-------- Records supplied
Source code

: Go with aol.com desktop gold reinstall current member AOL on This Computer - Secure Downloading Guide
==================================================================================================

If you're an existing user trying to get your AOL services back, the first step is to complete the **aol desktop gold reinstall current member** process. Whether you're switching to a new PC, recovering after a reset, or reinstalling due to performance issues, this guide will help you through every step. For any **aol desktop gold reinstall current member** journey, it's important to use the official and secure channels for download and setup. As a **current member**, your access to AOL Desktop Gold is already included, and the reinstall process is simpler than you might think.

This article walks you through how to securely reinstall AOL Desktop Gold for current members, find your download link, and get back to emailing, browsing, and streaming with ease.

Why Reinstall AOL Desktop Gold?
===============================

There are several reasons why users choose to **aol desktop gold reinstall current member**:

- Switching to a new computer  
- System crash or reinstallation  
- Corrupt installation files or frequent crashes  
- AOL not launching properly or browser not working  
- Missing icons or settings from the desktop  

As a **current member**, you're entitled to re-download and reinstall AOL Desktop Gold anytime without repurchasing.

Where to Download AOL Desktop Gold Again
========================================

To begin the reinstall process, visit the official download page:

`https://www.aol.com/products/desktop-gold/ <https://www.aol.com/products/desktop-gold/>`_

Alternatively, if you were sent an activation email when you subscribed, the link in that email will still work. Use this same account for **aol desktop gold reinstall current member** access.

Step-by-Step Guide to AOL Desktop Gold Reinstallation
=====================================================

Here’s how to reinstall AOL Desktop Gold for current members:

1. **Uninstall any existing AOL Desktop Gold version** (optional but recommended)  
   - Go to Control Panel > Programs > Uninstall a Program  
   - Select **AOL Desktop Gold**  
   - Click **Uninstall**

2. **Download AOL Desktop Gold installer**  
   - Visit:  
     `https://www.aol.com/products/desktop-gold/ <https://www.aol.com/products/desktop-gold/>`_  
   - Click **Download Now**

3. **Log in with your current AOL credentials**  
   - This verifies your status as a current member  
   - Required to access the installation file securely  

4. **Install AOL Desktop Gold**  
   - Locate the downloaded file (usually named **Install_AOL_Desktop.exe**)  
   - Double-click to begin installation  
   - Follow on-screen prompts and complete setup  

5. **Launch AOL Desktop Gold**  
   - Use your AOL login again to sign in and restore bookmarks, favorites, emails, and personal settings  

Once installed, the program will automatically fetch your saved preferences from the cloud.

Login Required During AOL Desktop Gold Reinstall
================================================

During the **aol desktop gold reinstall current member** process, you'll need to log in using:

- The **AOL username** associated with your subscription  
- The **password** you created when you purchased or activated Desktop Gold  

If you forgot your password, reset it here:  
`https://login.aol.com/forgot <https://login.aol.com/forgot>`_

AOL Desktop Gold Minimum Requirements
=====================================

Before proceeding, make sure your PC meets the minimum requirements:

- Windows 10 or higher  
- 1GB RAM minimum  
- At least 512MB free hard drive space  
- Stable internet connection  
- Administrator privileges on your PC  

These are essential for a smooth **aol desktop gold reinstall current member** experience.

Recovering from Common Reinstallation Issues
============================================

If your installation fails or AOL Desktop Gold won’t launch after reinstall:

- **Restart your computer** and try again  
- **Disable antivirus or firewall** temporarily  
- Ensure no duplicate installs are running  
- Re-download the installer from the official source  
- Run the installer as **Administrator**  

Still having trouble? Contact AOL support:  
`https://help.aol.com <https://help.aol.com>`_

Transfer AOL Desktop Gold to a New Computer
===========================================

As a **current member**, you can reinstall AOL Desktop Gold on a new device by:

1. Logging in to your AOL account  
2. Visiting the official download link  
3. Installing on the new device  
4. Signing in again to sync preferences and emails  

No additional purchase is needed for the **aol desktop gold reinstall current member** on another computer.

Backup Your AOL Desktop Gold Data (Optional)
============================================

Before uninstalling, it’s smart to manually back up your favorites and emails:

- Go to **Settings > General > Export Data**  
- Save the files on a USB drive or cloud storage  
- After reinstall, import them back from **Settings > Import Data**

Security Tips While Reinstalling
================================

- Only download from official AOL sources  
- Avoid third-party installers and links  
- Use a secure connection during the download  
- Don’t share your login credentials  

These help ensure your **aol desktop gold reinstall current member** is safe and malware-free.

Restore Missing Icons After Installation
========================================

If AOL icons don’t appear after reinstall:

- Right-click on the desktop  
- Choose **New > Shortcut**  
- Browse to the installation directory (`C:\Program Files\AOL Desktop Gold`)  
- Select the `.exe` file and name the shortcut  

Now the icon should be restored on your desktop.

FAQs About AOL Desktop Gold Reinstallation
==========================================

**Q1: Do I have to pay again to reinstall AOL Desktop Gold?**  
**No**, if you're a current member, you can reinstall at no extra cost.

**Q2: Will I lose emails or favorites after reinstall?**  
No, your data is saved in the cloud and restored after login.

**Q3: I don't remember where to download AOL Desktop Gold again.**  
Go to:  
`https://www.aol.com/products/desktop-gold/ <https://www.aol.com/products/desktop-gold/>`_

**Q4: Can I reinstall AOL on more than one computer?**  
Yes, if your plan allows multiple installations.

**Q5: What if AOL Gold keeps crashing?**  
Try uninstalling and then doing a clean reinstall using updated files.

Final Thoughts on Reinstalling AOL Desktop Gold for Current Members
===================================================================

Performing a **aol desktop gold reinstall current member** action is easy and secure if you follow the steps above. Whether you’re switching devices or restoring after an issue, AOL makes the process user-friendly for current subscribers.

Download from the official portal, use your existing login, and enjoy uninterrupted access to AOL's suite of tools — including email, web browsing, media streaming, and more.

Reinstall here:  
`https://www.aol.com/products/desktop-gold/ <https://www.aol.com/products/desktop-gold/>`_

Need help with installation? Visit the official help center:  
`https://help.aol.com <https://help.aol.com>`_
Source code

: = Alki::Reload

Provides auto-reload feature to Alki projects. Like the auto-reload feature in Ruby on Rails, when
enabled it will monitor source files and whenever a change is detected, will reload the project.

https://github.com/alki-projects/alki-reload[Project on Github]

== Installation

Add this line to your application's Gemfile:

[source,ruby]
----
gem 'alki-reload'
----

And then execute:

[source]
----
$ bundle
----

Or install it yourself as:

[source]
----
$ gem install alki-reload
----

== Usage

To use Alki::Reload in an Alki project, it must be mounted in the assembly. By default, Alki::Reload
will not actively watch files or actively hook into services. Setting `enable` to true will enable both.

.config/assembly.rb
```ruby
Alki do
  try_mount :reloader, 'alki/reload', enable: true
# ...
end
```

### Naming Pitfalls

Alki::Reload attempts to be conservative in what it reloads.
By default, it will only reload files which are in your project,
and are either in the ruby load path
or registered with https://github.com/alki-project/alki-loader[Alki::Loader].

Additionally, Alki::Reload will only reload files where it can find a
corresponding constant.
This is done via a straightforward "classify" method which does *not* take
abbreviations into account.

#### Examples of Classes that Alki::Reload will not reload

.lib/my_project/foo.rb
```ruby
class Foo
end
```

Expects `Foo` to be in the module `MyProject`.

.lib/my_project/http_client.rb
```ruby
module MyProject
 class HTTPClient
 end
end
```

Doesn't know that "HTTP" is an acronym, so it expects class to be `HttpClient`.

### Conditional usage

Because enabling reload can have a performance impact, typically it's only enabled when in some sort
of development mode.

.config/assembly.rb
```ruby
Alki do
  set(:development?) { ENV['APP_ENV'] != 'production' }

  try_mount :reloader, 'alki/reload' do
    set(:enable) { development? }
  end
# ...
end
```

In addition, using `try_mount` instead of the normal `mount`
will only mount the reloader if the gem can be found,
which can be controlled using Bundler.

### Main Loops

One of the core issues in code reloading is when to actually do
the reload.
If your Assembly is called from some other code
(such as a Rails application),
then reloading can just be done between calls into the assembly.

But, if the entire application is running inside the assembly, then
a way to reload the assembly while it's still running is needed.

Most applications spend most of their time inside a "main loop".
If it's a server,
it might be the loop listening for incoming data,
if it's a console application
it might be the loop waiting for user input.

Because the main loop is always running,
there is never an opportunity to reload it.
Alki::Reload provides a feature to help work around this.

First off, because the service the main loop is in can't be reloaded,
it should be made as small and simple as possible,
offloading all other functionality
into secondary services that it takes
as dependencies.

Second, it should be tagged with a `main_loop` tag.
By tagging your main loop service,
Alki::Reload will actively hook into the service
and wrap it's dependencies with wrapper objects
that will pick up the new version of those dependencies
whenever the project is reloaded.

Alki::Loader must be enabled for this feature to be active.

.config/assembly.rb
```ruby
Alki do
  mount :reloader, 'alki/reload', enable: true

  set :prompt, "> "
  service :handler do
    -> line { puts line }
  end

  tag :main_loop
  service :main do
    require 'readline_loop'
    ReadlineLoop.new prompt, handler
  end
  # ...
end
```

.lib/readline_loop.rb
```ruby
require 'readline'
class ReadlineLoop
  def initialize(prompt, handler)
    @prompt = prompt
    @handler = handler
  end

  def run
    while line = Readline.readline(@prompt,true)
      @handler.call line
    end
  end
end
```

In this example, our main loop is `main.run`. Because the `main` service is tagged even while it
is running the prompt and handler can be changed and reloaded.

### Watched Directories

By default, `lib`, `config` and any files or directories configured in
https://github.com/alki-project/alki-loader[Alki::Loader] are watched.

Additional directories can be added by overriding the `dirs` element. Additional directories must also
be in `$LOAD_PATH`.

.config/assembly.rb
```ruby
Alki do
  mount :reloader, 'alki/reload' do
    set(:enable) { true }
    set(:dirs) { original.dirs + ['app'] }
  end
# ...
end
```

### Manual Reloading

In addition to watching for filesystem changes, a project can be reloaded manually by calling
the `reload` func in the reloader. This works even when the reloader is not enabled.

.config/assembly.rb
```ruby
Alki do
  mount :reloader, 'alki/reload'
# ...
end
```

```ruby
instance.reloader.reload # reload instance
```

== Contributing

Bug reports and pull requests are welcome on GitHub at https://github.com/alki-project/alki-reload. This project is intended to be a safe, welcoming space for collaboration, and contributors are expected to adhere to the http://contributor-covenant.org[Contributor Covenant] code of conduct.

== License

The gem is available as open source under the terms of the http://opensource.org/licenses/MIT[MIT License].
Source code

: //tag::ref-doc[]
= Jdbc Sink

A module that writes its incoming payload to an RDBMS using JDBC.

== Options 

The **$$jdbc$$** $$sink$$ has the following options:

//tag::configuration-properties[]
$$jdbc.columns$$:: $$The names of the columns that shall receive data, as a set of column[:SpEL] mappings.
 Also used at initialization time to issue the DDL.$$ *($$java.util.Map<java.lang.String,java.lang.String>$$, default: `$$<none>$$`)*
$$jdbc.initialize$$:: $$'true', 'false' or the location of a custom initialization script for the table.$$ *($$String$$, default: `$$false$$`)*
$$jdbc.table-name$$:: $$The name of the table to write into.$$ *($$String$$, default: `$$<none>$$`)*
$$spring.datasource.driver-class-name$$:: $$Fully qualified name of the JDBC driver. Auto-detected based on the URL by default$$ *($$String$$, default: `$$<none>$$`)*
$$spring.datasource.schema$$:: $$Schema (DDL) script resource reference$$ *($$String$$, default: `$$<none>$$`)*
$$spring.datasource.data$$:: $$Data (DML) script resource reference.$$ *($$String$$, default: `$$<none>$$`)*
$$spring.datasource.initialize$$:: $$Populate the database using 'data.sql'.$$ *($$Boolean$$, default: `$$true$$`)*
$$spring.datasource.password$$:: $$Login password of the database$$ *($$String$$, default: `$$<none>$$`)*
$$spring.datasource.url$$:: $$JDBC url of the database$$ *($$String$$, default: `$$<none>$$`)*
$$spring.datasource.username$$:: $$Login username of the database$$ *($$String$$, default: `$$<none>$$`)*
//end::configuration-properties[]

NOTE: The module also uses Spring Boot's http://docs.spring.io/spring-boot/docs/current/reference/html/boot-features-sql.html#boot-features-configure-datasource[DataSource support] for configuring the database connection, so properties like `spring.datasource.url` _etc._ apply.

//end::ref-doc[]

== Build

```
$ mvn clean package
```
----------------
» Action item:
Copy out each line of the data containing the string "properties".

» Output of the exercise:
//tag::configuration-properties[]
//end::configuration-properties[]
NOTE: The module also uses Spring Boot's http://docs.spring.io/spring-boot/docs/current/reference/html/boot-features-sql.html#boot-features-configure-datasource[DataSource support] for configuring the database connection, so properties like `spring.datasource.url` _etc._ apply.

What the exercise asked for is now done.